How did you go about getting the clothes right?
You have to immerse yourself in the period, not only in terms of the clothes, but also what was happening in society, technology and the arts, as they all influenced what people wore. At initial 'look meetings' with the director, producers and writer, we discussed how we wanted Quacks to look real, vibrant and unique.
Looking at real garments of the period (the V&A have a great archive) is a good starting point in understanding the cut of clothes, how they're made, the fabrics and colours. Our perception of early Victorian London is influenced largely by paintings and previous productions and films we've seen. However, it was interesting to find that it was a surprisingly colourful period for fabrics and not everything was black or brown. This was perfect for our production.

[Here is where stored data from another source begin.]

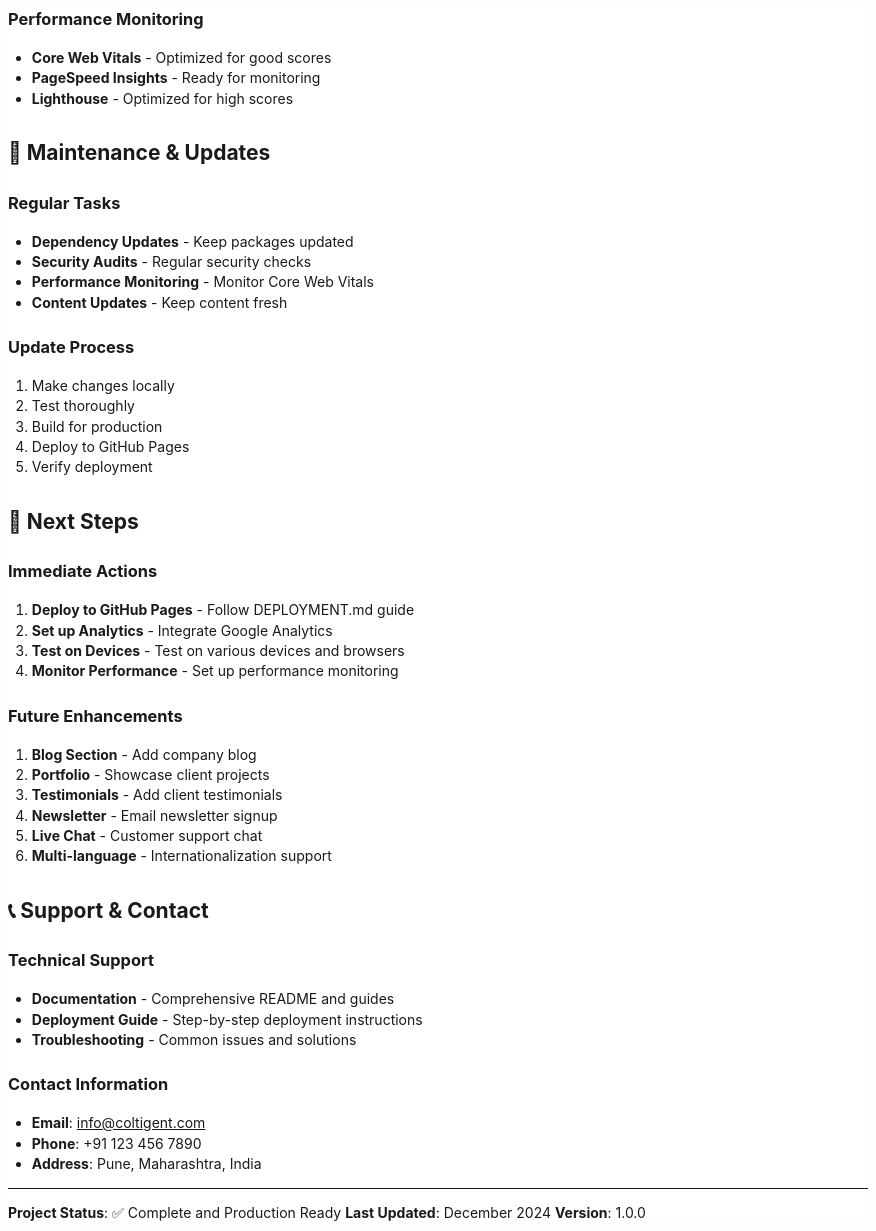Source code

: ### Performance Monitoring
- **Core Web Vitals** - Optimized for good scores
- **PageSpeed Insights** - Ready for monitoring
- **Lighthouse** - Optimized for high scores

## 🔄 Maintenance & Updates

### Regular Tasks
- **Dependency Updates** - Keep packages updated
- **Security Audits** - Regular security checks
- **Performance Monitoring** - Monitor Core Web Vitals
- **Content Updates** - Keep content fresh

### Update Process
1. Make changes locally
2. Test thoroughly
3. Build for production
4. Deploy to GitHub Pages
5. Verify deployment

## 🎯 Next Steps

### Immediate Actions
1. **Deploy to GitHub Pages** - Follow DEPLOYMENT.md guide
2. **Set up Analytics** - Integrate Google Analytics
3. **Test on Devices** - Test on various devices and browsers
4. **Monitor Performance** - Set up performance monitoring

### Future Enhancements
1. **Blog Section** - Add company blog
2. **Portfolio** - Showcase client projects
3. **Testimonials** - Add client testimonials
4. **Newsletter** - Email newsletter signup
5. **Live Chat** - Customer support chat
6. **Multi-language** - Internationalization support

## 📞 Support & Contact

### Technical Support
- **Documentation** - Comprehensive README and guides
- **Deployment Guide** - Step-by-step deployment instructions
- **Troubleshooting** - Common issues and solutions

### Contact Information
- **Email**: info@coltigent.com
- **Phone**: +91 123 456 7890
- **Address**: Pune, Maharashtra, India

---

**Project Status**: ✅ Complete and Production Ready
**Last Updated**: December 2024
**Version**: 1.0.0
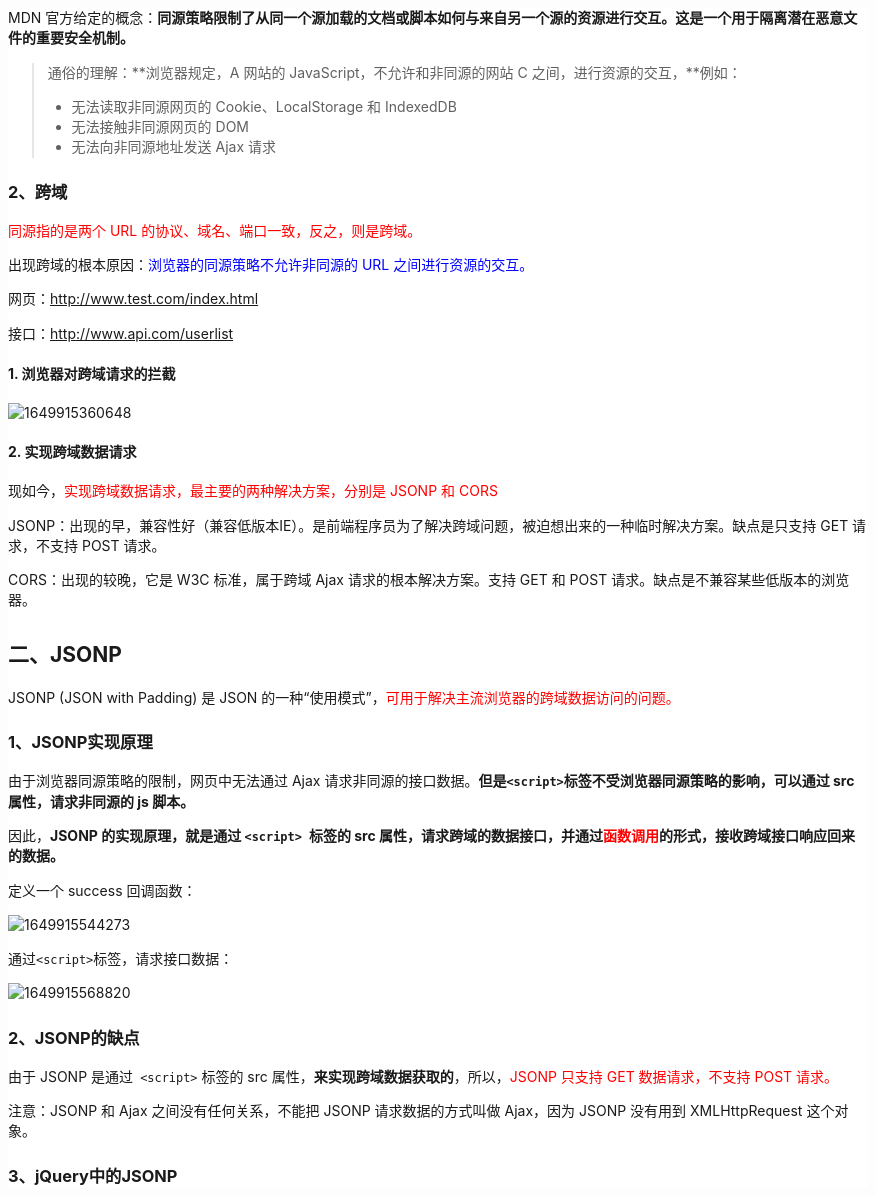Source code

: MDN 官方给定的概念：**同源策略限制了从同一个源加载的文档或脚本如何与来自另一个源的资源进行交互。这是一个用于隔离潜在恶意文件的重要安全机制。**

> 通俗的理解：**浏览器规定，A 网站的 JavaScript，不允许和非同源的网站 C 之间，进行资源的交互，**例如：
>
> - 无法读取非同源网页的 Cookie、LocalStorage 和 IndexedDB
> - 无法接触非同源网页的 DOM
> - 无法向非同源地址发送 Ajax 请求

### 2、跨域

<font color='red'>同源指的是两个 URL 的协议、域名、端口一致，反之，则是跨域。</font>

出现跨域的根本原因：<font color='blue'>浏览器的同源策略不允许非同源的 URL 之间进行资源的交互。</font>

网页：http://www.test.com/index.html

接口：http://www.api.com/userlist

#### 1. 浏览器对跨域请求的拦截

![1649915360648](C:\Users\86186\AppData\Roaming\Typora\typora-user-images\1649915360648.png)

#### 2. 实现跨域数据请求

现如今，<font color='red'>实现跨域数据请求，最主要的两种解决方案，分别是 JSONP 和 CORS</font>

JSONP：出现的早，兼容性好（兼容低版本IE）。是前端程序员为了解决跨域问题，被迫想出来的一种临时解决方案。缺点是只支持 GET 请求，不支持 POST 请求。

CORS：出现的较晚，它是 W3C 标准，属于跨域 Ajax 请求的根本解决方案。支持 GET 和 POST 请求。缺点是不兼容某些低版本的浏览器。

## 二、JSONP

JSONP (JSON with Padding) 是 JSON 的一种“使用模式”，<font color='red'>可用于解决主流浏览器的跨域数据访问的问题。</font>

### 1、JSONP实现原理

由于浏览器同源策略的限制，网页中无法通过 Ajax 请求非同源的接口数据。**但是` <script> `标签不受浏览器同源策略的影响，可以通过 src 属性，请求非同源的 js 脚本。**

因此，**JSONP 的实现原理，就是通过 `<script> `标签的 src 属性，请求跨域的数据接口，并通过<font color='red'>函数调用</font>的形式，接收跨域接口响应回来的数据。**

定义一个 success 回调函数：

![1649915544273](C:\Users\86186\AppData\Roaming\Typora\typora-user-images\1649915544273.png)

通过` <script> `标签，请求接口数据：

![1649915568820](C:\Users\86186\AppData\Roaming\Typora\typora-user-images\1649915568820.png)

### 2、JSONP的缺点

由于 JSONP 是通过` <script>` 标签的 src 属性，**来实现跨域数据获取的**，所以，<font color='red'>JSONP 只支持 GET 数据请求，不支持 POST 请求。</font>

注意：JSONP 和 Ajax 之间没有任何关系，不能把 JSONP 请求数据的方式叫做 Ajax，因为 JSONP 没有用到 XMLHttpRequest 这个对象。

### 3、jQuery中的JSONP

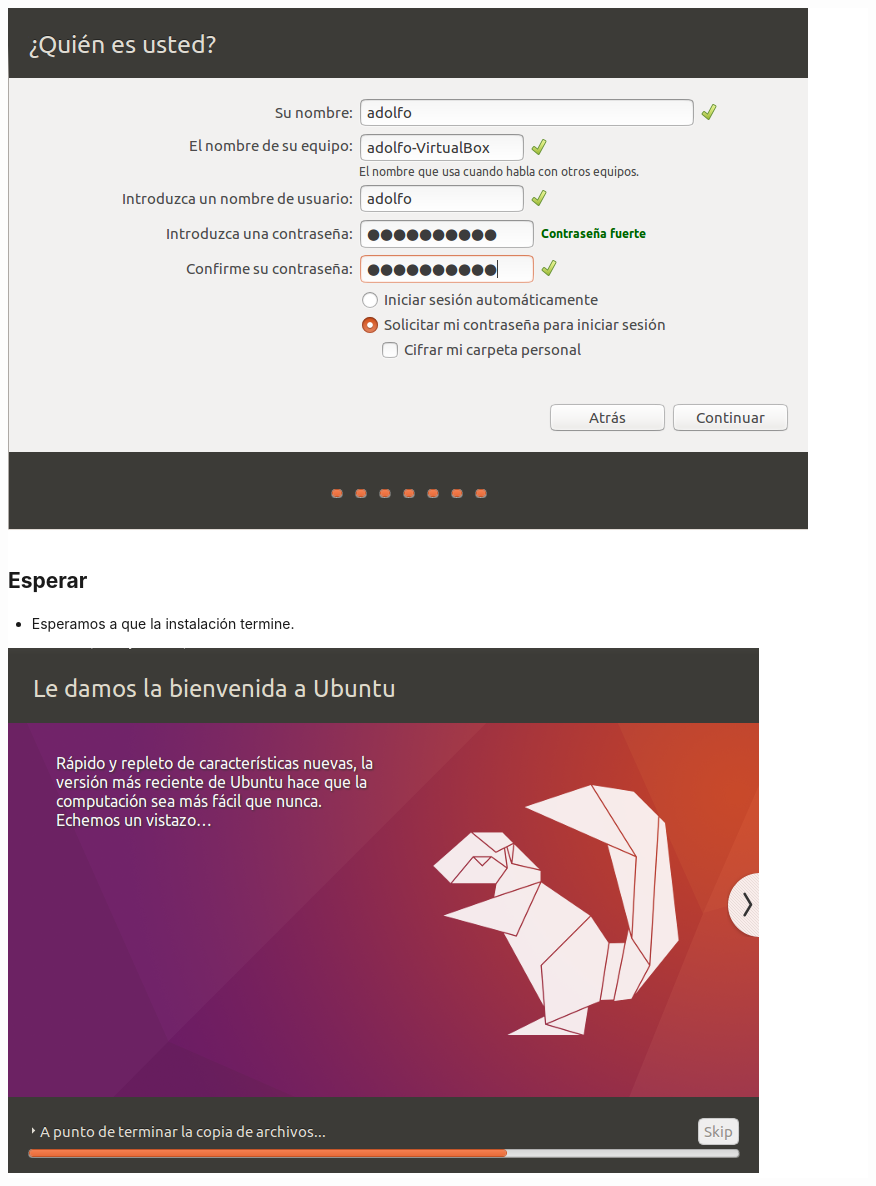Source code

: ![Usuario y contraseña](../img/virtual-box/ubuntu-11.png)

## Esperar

- Esperamos a que la instalación termine.

![Esperar](../img/virtual-box/ubuntu-12.png)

Robert is a 'peacock' so I used vibrant jewel-like colours to reflect this, with complementary patterned silks for his waistcoats, to create an air of opulence and swagger. John is a penniless dentist who cares little for his appearance, and whose clothes are faded, well-loved, and show wear and tear.
It's very important that clothes reflect social status as it gives depth to a character and the show. I worked very closely with Sands Film, who have a fantastic collection of clothes which helped inspire me and the look we created.
The bloody smock worn by Rory Kinnear’s character Robert is especially gory…
The earliest photos I found of an operation were from around 1850 and, although it was later than our date, it gave me enough clues to inform what our surgeons should wear. Operating gowns weren't worn in the 1840s but we wanted something that would be seen as a badge of honour and reflect Robert's great medical prowess. We had great fun recreating the blood spurts!
What was it like dressing Lydia Leonard’s character Caroline?
Caroline is very forward thinking, and an early 'suffragette' in many ways. I didn't want her to be overwhelmed by petticoats and crinolines, which was the norm for the time. Her costumes are freer than the other women in the show, simpler and more practical, but still feminine and in some cases alluring.
Dressing women as men is always a challenge for obvious reasons! The fact that Caroline had to dress as a man to gain access to a lecture clearly shows society's attitude to women of the time. There are some instances in late Victorian England of women who lived and dressed as men. While this didn't directly inform Caroline's look, it was interesting to read about.
We wanted our world to be populated by real people and facts, but we were making a piece of entertainment not a documentary. In a few scenes Caroline wears purple, which didn't exist until the 1850s, but we chose that colour as it was later used as a colour of emancipation; it's about what adds value and helps the story.